* **TAREAS**:
#1 Según el artículo sobre ShotSpotter, ¿qué porcentaje de éxito encontró el estudio de 2013 del Departamento de Policía del condado de Suffolk?
#2 Extrae del artículo sobre ShotSpotter el fragmento que empieza con las palabras "La policía de Nueva" y termina con "fabricante de ShotSpotter.".
#3 Continúa el artículo sobre ShotSpotter desde su última oración.

* **FRAGMENTO DE LA PÁGINA**:
**********

La policía debe escuchar más a la comunidad

La policía de Nueva York ha anunciado recientemente su intención de implementar un sistema de prevención del delito en zonas mayoritariamente latinas y afroamericanas de El Bronx y Brooklyn. El sistema, llamado ShotSpotter, consta de sensores acústicos que detectan el ruido de disparos de armas de fuego y transmiten esa información en tiempo real a los cuarteles policiales. El objetivo es proporcionar una información más precisa sobre crímenes en curso de manera de hacer posible una respuesta más rápida de la policía.

El sistema se ha ya implementado en el área de San Francisco, Chicago y Washington DC. Su proliferación es el resultado de un cabildeo agresivo; incluso el Comisionado Bratton, según su perfil en la página web del Aspen Institute, ha sido parte del consejo de administración de SST, el fabricante de ShotSpotter.

La exactitud de los datos proporcionados por ShotSpotter es discutible. En 2013, un estudio realizado por el Departamento de Policía del condado de Suffolk determinó que el éxito del sistema no pasaba del 7% de los casos examinados. Los fabricantes y el NYPD insisten en que ShotSpotter está diseñado para detectar solamente disparos, pero organizaciones de libertades civiles sostienen que esos sensores son capaces de grabar conversaciones privadas de la calle, lo que representa una violación de los derechos constitucionales en comunidades pobres y marginadas.

**********

* **DATOS PROPORCIONADOS**:
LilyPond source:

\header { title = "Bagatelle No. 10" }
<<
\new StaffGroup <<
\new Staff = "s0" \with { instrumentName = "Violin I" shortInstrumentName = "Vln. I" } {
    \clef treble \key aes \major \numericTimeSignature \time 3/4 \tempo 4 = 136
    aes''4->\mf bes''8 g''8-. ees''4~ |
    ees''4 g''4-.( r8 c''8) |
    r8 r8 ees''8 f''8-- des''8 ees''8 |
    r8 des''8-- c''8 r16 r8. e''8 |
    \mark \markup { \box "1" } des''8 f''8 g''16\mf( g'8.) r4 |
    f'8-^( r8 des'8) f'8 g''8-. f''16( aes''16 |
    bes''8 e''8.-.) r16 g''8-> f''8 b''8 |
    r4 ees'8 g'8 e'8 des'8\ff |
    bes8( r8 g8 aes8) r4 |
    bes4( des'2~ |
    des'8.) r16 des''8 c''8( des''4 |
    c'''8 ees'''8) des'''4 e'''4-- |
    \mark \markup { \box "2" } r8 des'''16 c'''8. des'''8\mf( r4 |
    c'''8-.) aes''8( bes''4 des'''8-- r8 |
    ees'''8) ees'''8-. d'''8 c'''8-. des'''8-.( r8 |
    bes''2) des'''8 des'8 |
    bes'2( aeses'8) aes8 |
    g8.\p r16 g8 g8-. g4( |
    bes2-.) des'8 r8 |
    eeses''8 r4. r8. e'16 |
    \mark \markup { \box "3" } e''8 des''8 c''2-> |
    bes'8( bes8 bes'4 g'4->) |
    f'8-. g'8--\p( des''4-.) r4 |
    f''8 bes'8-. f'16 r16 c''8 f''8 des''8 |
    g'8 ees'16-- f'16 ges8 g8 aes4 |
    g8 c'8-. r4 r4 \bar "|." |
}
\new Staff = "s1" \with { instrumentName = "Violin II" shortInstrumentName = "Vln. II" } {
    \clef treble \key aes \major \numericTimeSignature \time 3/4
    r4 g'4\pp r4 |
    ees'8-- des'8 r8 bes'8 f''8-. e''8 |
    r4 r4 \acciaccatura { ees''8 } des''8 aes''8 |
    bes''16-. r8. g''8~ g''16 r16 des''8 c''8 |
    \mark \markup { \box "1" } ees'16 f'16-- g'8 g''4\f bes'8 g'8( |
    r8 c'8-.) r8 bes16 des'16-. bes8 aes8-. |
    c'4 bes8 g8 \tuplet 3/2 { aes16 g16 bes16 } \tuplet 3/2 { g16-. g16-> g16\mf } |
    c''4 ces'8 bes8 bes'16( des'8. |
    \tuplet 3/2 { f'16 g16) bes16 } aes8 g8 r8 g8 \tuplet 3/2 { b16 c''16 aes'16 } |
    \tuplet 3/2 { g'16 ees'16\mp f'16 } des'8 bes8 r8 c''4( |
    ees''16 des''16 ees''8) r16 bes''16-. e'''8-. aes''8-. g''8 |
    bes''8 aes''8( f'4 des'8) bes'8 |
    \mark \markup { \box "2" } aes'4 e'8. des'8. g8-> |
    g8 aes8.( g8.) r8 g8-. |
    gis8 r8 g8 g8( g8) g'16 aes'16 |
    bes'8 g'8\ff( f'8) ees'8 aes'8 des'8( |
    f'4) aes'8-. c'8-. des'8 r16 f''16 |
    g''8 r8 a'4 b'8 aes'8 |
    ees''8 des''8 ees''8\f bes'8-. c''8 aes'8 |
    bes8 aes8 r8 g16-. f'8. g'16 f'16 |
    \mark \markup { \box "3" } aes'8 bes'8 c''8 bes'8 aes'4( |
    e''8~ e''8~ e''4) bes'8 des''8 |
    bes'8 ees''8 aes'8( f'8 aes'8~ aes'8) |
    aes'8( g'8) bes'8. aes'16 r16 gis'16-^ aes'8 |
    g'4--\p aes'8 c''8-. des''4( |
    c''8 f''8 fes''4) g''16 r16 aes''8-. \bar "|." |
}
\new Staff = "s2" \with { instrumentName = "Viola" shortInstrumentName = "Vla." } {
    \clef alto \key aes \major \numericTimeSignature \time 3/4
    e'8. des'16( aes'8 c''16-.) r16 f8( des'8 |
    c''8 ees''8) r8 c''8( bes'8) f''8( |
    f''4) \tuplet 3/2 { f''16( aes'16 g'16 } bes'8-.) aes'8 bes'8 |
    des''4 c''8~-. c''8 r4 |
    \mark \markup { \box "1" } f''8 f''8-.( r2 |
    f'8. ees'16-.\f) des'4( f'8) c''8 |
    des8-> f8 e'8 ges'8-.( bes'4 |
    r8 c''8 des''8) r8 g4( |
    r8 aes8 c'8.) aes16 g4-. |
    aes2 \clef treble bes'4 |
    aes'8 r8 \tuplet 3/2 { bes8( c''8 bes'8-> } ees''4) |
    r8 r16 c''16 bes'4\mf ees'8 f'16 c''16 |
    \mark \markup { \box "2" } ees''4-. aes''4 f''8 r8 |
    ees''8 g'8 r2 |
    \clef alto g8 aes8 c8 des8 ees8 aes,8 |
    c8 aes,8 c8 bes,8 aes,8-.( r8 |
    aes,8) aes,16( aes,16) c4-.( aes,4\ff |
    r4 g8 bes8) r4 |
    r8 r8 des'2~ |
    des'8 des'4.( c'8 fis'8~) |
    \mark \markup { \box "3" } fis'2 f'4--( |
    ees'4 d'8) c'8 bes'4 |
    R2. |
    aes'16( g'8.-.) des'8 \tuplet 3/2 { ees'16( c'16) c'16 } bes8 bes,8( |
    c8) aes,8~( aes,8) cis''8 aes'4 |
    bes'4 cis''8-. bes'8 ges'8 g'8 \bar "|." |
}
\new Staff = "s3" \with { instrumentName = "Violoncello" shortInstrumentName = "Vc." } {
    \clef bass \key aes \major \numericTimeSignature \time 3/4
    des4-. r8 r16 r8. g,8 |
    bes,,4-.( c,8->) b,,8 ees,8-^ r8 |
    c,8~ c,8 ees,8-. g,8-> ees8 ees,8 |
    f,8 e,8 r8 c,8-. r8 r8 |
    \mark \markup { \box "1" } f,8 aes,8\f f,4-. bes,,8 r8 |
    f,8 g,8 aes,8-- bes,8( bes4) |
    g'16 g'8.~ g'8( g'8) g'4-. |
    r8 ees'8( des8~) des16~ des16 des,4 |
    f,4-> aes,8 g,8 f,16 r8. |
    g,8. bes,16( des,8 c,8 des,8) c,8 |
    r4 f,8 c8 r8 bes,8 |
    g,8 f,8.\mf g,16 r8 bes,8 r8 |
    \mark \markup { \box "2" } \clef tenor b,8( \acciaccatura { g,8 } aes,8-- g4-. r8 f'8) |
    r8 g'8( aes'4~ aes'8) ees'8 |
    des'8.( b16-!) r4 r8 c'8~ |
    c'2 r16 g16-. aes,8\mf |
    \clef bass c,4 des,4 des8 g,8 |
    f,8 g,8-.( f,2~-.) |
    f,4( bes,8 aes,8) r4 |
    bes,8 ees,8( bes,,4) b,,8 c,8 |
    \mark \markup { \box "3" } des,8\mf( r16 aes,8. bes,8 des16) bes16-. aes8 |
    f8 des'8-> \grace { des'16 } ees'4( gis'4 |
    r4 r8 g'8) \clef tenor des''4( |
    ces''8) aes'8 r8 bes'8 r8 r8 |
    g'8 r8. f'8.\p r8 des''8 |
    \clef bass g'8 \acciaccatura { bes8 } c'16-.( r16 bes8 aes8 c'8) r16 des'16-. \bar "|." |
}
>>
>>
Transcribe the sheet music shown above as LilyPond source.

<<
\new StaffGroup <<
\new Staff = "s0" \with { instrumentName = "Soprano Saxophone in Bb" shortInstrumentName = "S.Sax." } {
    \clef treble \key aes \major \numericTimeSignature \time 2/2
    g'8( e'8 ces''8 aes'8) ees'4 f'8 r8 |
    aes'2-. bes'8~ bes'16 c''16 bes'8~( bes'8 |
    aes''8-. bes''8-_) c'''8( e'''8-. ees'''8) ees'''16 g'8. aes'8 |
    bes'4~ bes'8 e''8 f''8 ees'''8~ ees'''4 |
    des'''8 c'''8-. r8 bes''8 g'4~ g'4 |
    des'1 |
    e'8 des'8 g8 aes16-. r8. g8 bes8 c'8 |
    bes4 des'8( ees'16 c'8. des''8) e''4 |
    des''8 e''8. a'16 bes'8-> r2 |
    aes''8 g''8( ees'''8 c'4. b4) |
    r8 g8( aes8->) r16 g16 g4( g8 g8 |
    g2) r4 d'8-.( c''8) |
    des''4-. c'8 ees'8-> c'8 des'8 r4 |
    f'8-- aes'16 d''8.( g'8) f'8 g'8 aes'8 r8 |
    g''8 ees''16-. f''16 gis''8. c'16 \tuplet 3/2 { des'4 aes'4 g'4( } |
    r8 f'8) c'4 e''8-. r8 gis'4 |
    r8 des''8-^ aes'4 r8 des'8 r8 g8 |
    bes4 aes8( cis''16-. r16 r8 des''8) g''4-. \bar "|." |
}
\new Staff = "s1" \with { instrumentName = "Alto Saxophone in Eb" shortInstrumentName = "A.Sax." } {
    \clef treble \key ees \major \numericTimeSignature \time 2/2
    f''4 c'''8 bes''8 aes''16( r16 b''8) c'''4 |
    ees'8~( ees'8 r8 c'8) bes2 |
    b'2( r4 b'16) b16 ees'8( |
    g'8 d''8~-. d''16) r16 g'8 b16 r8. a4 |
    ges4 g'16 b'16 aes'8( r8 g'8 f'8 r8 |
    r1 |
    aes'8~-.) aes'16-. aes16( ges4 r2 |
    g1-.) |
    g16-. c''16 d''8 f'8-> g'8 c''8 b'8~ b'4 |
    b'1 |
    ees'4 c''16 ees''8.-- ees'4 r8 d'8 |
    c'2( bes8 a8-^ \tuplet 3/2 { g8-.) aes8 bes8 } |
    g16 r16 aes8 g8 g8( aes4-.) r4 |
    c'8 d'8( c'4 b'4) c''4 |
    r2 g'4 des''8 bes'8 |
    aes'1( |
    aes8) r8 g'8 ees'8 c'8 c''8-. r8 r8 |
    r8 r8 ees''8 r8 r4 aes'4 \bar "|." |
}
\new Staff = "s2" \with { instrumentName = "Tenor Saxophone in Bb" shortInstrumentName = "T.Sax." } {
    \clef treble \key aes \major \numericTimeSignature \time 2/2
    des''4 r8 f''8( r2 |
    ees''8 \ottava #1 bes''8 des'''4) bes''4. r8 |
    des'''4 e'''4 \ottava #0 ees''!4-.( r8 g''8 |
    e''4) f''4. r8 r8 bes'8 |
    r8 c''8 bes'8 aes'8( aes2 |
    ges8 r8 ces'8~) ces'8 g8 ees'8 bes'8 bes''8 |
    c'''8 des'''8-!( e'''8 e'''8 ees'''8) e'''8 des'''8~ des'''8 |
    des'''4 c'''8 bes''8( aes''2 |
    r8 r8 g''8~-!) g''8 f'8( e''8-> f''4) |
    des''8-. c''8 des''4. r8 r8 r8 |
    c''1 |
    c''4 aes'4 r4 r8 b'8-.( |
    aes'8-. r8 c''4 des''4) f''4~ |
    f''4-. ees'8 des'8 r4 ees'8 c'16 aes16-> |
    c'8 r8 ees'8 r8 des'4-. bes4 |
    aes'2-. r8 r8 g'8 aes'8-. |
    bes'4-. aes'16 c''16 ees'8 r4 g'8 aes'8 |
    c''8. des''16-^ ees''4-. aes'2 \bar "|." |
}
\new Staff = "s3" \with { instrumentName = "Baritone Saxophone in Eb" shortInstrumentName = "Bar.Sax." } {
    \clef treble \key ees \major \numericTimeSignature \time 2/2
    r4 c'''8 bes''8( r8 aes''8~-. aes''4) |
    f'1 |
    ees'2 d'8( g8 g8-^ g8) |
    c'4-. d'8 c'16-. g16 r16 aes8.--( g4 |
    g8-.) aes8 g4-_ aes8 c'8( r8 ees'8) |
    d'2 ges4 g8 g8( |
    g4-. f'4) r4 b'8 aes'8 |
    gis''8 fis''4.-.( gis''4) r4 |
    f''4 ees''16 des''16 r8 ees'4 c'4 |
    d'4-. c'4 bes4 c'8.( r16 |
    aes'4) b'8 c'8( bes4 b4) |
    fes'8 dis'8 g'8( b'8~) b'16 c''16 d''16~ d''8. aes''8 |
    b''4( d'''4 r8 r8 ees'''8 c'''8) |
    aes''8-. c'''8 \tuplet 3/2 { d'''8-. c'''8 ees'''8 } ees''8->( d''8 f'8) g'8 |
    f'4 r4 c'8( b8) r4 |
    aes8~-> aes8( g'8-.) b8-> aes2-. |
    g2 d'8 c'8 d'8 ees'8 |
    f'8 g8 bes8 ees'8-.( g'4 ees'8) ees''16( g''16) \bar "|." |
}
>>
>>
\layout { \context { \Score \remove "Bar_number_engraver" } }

**********

* **RESPUESTAS EN ORDEN**:
#1 El éxito del sistema no pasaba del 7% de los casos examinados.

#2
La policía de Nueva York ha anunciado recientemente su intención de implementar un sistema de prevención del delito en zonas mayoritariamente latinas y afroamericanas de El Bronx y Brooklyn. El sistema, llamado ShotSpotter, consta de sensores acústicos que detectan el ruido de disparos de armas de fuego y transmiten esa información en tiempo real a los cuarteles policiales. El objetivo es proporcionar una información más precisa sobre crímenes en curso de manera de hacer posible una respuesta más rápida de la policía.

El sistema se ha ya implementado en el área de San Francisco, Chicago y Washington DC. Su proliferación es el resultado de un cabildeo agresivo; incluso el Comisionado Bratton, según su perfil en la página web del Aspen Institute, ha sido parte del consejo de administración de SST, el fabricante de ShotSpotter.

#3
Por otra parte, el debate en torno a la implementación de ShotSpotter desvía la atención de problemas más graves, como la baja cantidad de los reportes de delitos en zonas urbanas de bajos ingresos. La brutalidad policial endémica, expuesta de manera dramática en Baltimore, Ferguson y Staten Island, ha generado la desconfianza de las comunidades negras y latinas hacia la policía. Esa desconfianza hace que mucha gente en estas comunidades no contacte a la policía cuando ocurre un delito porque piensan que, o bien la policía no vendrá, o bien vendrá y empeorará las cosas.

Mediante el uso de estos intrusivos  sistemas de detección acústica, el NYPD privilegia objetivos de corto plazo por sobre una estrategia que ataque la raíz del problema. Las autoridades deben en cambio comprometerse con la comunidad y abordar las causas profundas de esa trágica desconfianza.